Applying the Learning Curve Theory

Apply the Learning Curve Theory
Carlos Heslop
University of Phoenix
Instructor:   Lorinzo Foxworth
November 17, 2010.

This paper will be tackling the issues that Mario Pizza store has as it relates to the average waiting time, the average queue length and   how both applies to the learning curve concept.   According to Chase et al. (2006), “a learning curve is a line displaying relationship between unit production time and the cumulative number of units produced.”   The application of the learning curve theory to the Mario Pizza store will be based upon a couple of assumptions that have been used in a major industry.   The assumptions include the amount of time required to complete a given task or unit of a product will be less each time task is undertaken; the unit time will decrease at a decreasing rate; the reduction in time will follow a predictable pattern (Chase et al, 2006).

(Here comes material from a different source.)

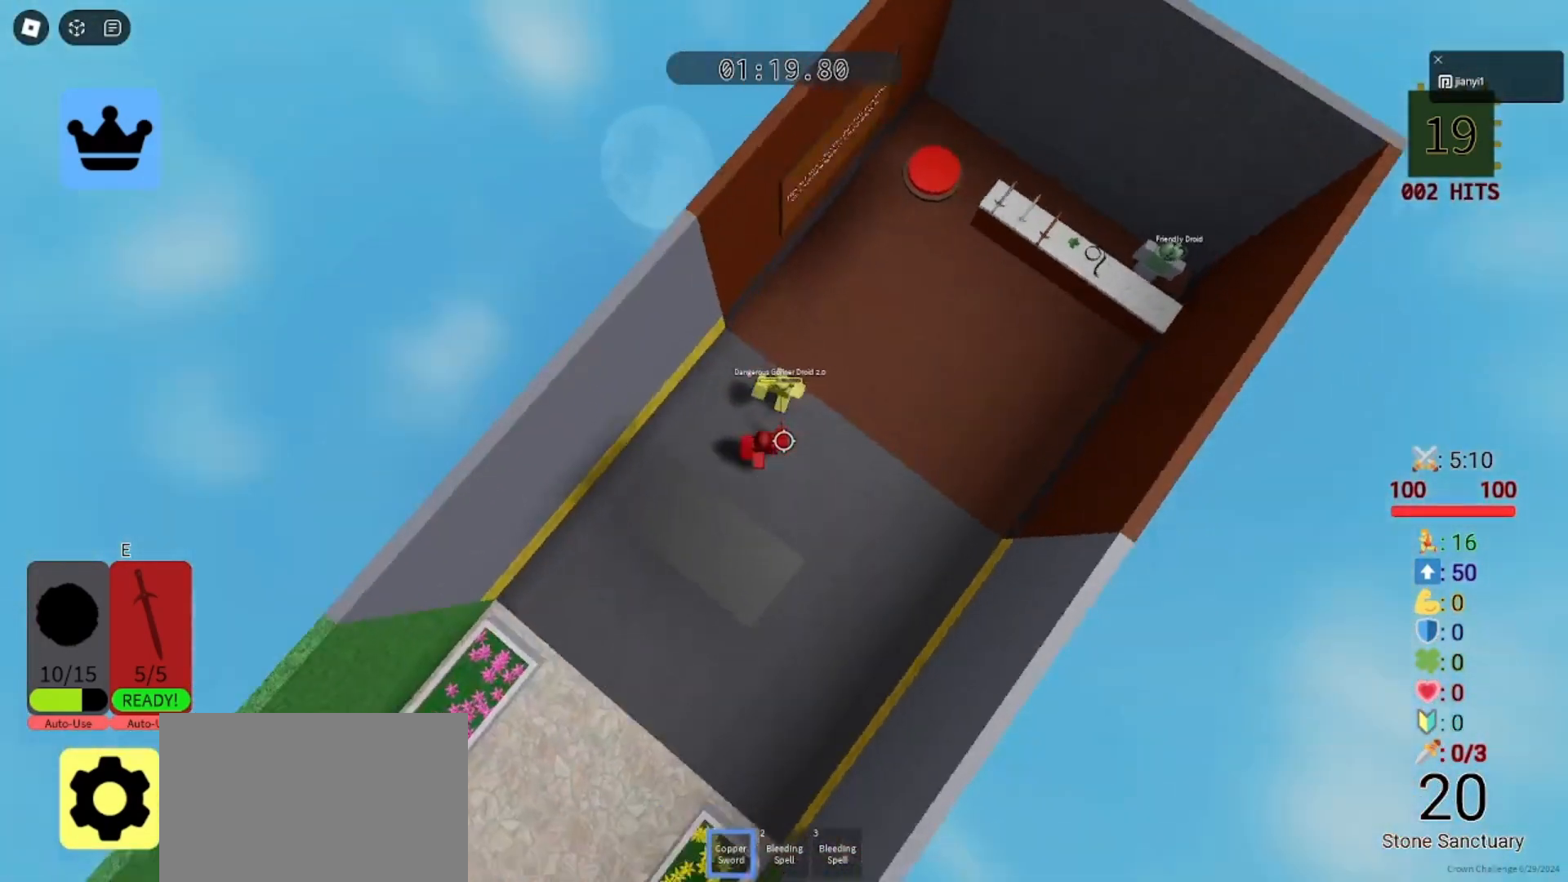
{"keys": ["s"], "mouse": [], "events": [[33, "mouse_left", "up"], [133, "mouse_left", "down"], [200, "mouse_left", "up"], [267, "mouse_left", "down"], [333, "mouse_left", "up"], [400, "d", "down"], [400, "mouse_left", "down"], [467, "d", "up"], [467, "mouse_left", "up"]]}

Mario wants to improve the process and solve the problems that are affecting his pizza store.   He has to balance the length of time that customers are waiting with the capacity of the store to provide the customers with the service that they require.   Managing the length of the queues is also about balancing the demand for the product being offered by the store and the ability to service the demand.   Mario has entrusted the improvements of the store to his grandchild who will improve the service by changing one or more elements within the operation.   The changes will have to be balanced by looking at the gains that may occur as a result of increased service capacity against the costs that are incurred from improving the process.  
There has been an established limit of nine minutes for customers to wait for service and lately that has been causing dissatisfaction with customers with some people leaving without even being served.   The first step in attempting to reduce the wait time for customers is to look at the distribution of the tables and establish a priority rule....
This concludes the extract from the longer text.